HomeautismMore to Gender Bias in Autism than Research

A black and white picture of two girls flanking a boy, all three siblings.

Last week, I stumbled across this article on the #womenslives asking why researchers miss the signs of autism in girls. It’s primary focus is on the gender bias towards boys in the study of autism. While that is a huge problem, when it comes to identification, it goes far beyond that.

Behavioral Stereotypes
When it comes to autism, the adherence to the idea that kids generally behave in a certain way according to their gender, heavily influences diagnosis.

For instance, the classic signs of eye avoidance and “getting lost in their own world” are often seen as shyness in girls. Since girls are generally encouraged to be quiet, clean and sedentary, signs like these are ignored, even if they are indicative of a need for help.

In boys, however, these signs could be spotted early, since boys are encouraged to be loud, dirty and active. If a boy is none of these things, those signals may be seen as a call for help.
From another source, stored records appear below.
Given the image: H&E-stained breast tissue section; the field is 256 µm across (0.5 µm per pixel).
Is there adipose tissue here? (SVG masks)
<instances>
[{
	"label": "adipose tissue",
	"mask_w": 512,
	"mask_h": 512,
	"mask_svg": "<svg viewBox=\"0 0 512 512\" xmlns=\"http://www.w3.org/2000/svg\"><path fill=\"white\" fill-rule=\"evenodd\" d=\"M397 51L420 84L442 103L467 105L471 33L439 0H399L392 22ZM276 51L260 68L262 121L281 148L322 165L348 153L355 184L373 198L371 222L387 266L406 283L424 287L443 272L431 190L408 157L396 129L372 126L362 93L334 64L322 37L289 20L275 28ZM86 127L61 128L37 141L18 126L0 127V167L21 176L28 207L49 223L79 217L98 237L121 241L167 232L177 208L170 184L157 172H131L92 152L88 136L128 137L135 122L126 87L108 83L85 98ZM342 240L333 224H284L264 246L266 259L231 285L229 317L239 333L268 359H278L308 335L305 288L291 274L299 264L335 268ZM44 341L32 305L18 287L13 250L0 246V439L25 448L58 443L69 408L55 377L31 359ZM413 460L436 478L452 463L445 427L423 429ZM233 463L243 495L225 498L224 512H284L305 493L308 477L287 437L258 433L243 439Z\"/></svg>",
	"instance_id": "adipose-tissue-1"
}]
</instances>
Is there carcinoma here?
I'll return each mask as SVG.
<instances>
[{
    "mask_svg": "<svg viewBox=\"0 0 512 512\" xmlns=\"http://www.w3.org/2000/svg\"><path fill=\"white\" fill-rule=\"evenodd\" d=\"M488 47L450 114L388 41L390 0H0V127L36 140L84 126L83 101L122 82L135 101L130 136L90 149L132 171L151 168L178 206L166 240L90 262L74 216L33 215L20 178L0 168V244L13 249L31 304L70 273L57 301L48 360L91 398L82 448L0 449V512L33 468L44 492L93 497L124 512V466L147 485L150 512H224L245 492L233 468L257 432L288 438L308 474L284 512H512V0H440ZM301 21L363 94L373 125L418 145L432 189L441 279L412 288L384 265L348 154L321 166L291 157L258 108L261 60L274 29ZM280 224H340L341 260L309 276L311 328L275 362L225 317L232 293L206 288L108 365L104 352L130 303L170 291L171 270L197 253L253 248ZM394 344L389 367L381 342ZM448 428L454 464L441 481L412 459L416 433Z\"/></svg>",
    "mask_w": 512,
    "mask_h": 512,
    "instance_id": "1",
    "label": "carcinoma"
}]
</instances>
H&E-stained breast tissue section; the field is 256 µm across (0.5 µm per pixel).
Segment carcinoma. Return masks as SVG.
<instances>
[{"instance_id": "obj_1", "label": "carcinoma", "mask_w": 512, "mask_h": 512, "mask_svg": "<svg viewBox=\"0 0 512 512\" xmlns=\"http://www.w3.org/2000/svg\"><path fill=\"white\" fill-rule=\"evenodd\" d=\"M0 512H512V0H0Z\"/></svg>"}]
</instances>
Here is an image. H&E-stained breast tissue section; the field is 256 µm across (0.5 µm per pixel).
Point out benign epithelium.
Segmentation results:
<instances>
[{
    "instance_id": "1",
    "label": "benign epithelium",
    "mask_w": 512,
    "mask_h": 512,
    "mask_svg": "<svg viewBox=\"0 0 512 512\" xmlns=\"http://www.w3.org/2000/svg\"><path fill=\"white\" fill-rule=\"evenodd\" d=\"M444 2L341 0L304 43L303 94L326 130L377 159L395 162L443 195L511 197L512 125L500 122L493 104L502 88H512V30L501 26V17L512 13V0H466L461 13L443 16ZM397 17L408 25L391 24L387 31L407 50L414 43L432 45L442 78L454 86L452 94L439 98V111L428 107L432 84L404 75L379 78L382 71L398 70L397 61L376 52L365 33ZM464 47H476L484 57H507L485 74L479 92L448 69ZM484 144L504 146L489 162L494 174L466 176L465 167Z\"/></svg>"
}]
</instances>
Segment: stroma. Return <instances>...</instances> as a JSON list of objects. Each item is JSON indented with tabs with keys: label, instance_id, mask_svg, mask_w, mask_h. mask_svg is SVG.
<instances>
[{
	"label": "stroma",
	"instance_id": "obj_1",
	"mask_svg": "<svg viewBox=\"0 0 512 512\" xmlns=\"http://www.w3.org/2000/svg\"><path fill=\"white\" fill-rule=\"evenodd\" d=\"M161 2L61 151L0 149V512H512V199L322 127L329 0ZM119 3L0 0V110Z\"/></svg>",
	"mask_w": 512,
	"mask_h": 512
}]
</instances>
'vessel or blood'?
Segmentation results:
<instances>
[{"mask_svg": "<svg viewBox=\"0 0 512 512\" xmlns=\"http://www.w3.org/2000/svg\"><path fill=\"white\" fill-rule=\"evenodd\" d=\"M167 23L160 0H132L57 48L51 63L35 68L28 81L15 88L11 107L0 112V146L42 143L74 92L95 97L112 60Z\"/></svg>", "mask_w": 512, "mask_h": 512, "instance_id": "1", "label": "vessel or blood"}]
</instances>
As kids get older, and they aren’t given access to the therapy they may need, they naturally find ways to cope. Although they may be struggling terribly, no one else can tell, because they hide their fight so well.
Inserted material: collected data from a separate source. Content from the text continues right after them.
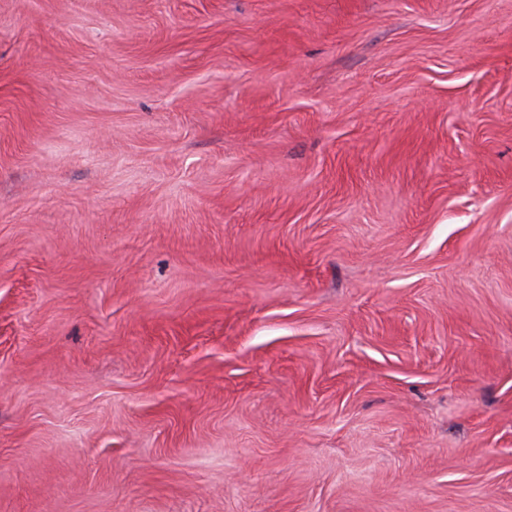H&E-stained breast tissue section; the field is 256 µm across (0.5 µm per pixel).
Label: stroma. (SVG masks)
I'll return each instance as SVG.
<instances>
[{
    "instance_id": "obj_1",
    "label": "stroma",
    "mask_w": 512,
    "mask_h": 512,
    "mask_svg": "<svg viewBox=\"0 0 512 512\" xmlns=\"http://www.w3.org/2000/svg\"><path fill=\"white\" fill-rule=\"evenodd\" d=\"M0 512H512V0H0Z\"/></svg>"
}]
</instances>
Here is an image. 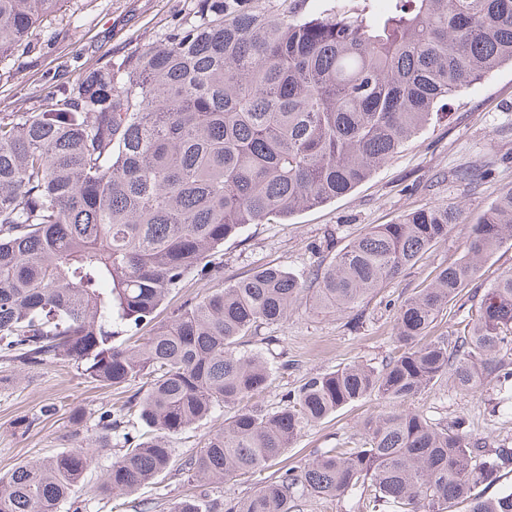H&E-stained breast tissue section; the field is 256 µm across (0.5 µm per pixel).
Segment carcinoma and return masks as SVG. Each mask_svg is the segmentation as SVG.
I'll return each mask as SVG.
<instances>
[{
  "label": "carcinoma",
  "mask_w": 512,
  "mask_h": 512,
  "mask_svg": "<svg viewBox=\"0 0 512 512\" xmlns=\"http://www.w3.org/2000/svg\"><path fill=\"white\" fill-rule=\"evenodd\" d=\"M62 0H0V56ZM512 64V0H190L163 37L62 85L25 112L0 113V355L29 367L50 356L116 390L138 381L144 428L96 491H137L172 462V439L222 408L184 470L200 480L279 463L303 428L367 396L401 401L450 374L474 391L512 381V271L485 288L457 336L430 329L512 240V191L472 224L466 253L396 310L392 355L312 374L285 404L258 401L276 371L240 339L271 345L305 283L261 267L158 322L186 275L249 224L344 196L438 119L468 86ZM460 213L431 204L355 237L313 273L315 305L347 311L448 237ZM153 325L142 341L115 342ZM125 415L91 442L0 476V512H59L110 446ZM512 462L460 421L388 411L243 500L195 499L175 512H298L308 497L372 494L359 512H512V491L478 488Z\"/></svg>",
  "instance_id": "1"
}]
</instances>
This also ignores the transgender and nonbinary population, as well, which makes their struggles with determining their personal identity even harder.

Changes in Diagnostic Criteria
I spoke with a young woman a while ago who works as a psychologist about autism a while ago. I hadn’t thought of it before that conversation, but when the latest DSM came out, new qualifications were determined for an autism diagnosis.
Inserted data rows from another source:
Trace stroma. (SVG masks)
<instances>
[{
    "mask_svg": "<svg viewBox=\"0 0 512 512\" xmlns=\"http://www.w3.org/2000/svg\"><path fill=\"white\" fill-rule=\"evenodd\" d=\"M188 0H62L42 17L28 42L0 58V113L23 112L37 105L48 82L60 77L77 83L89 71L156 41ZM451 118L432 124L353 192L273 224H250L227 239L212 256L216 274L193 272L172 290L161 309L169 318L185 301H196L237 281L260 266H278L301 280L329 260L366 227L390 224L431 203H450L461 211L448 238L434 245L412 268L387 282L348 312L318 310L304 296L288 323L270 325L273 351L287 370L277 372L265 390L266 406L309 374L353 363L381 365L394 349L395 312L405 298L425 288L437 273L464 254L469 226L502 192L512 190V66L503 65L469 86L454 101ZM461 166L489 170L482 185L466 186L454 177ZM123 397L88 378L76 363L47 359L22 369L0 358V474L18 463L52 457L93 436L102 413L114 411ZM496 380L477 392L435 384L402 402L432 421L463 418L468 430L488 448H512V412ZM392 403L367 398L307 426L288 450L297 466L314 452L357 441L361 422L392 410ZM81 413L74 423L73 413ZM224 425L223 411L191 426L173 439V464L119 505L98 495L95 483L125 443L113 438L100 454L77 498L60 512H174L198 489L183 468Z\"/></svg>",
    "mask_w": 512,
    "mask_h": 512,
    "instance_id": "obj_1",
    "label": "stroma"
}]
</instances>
Things that were once seen as a part of the normal spectrum were reclassified as part of the autism spectrum. That broadens the pool of people who now qualify for the label, which isn’t necessarily a bad thing when they’re things that cause struggle.

Fundamental Lack of Education
As with dyslexia, a lot of the problem comes down to a lack of education on the educator’s parts. This is not a fault with the teachers, but one with the system in which they work. How can someone learn if they don’t have access to good information?

The way the system is set up makes early identification and effective accommodation incredibly difficult. Large classroom sizes, rigid test requirements and other factors all play into the issues at hand.

Even when a kid has an IEP, parents face an ongoing fight with the school district to get it adequately enforced. When a child is having unrelated trouble or misidentified in the first place, the IEP may not do much good in the first place.

The only way the general problem can be solved is through common sense restructuring. Unfortunately, that’s far more easily said than done. Work is being done in various areas of the neurodivergent/disability communities, but many of us fear it won’t help if there’s no unity.

As with many things, I feel like there’s an over reliance on labels. Labels in general can be helpful, but not when the individual person is reduced to whatever demographic happens to be at issue.

Too often, a person’s individuality is lost in the name of simplifying complicated issues, and that is the core of the problem.